It’s clear that tornado’s are the most dangerous weather events in
the united states with regard to human health. Of events that are in the
top 10 for both Injuries and fatalities, they account for the most in
each category.
- Economic Impact
#visualize the property/crop damage caused by these events
p <- ggplot(prop_top10, aes(x=reorder(EVTYPE, -total_prop_damage), y=total_prop_damage, fill=EVTYPE))
p + geom_col() + labs(x='Event Type', y='Total Cost (billions)', title='Total Property Damage by Event Type (top 10 events)') + theme(axis.text.x = element_blank()) + scale_y_continuous(labels = label_number(scale = 1e-9, suffix = "B"))

c <- ggplot(crop_top10, aes(x=reorder(EVTYPE, -total_crop_damage), y=total_crop_damage, fill=EVTYPE))

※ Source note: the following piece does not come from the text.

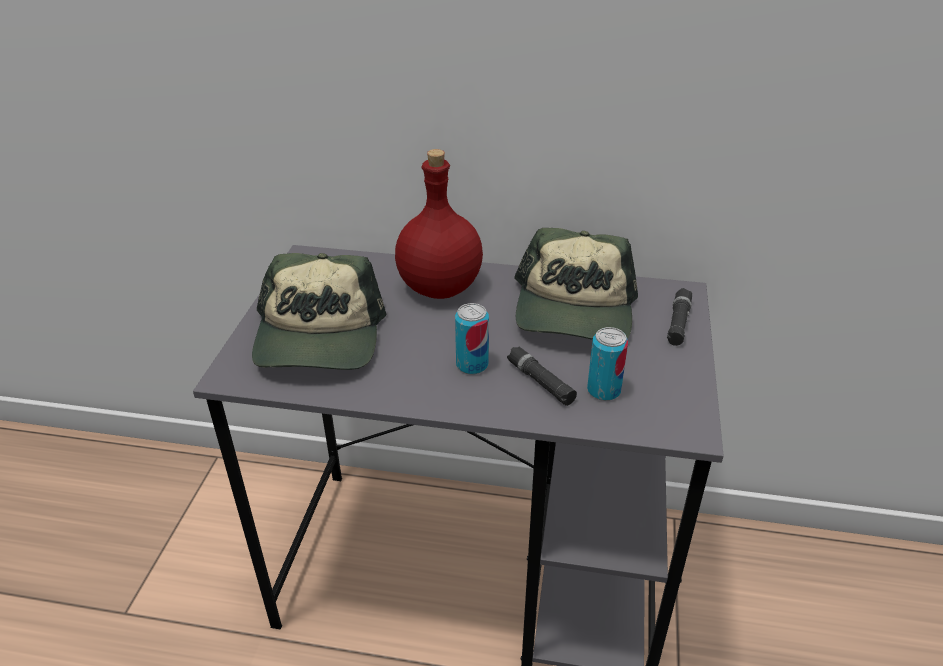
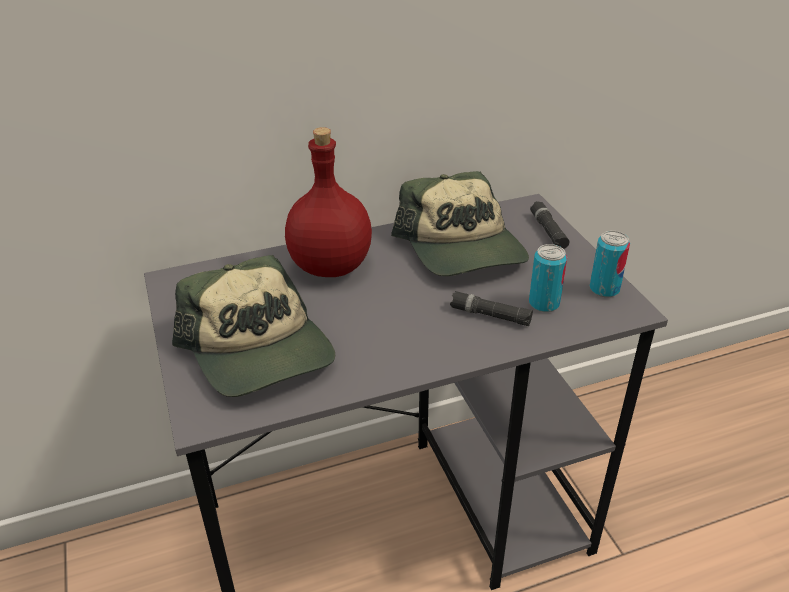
camera: 30 degrees left, 0 degrees up
can [455,303,489,375] -> can moved to [590,231,630,297]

c + geom_col() + labs(x='Event Type', y='Total Cost (billions)', title='Total Crop Damage by Event Type (top 10 events)') + theme(axis.text.x = element_blank()) + scale_y_continuous(labels = label_number(scale = 1e-9, suffix = "B"))

The largest cause of property damage are floods, and the largest
cause of crop damage are droughts. The costs of each of these are nearly
double the second-most damaging.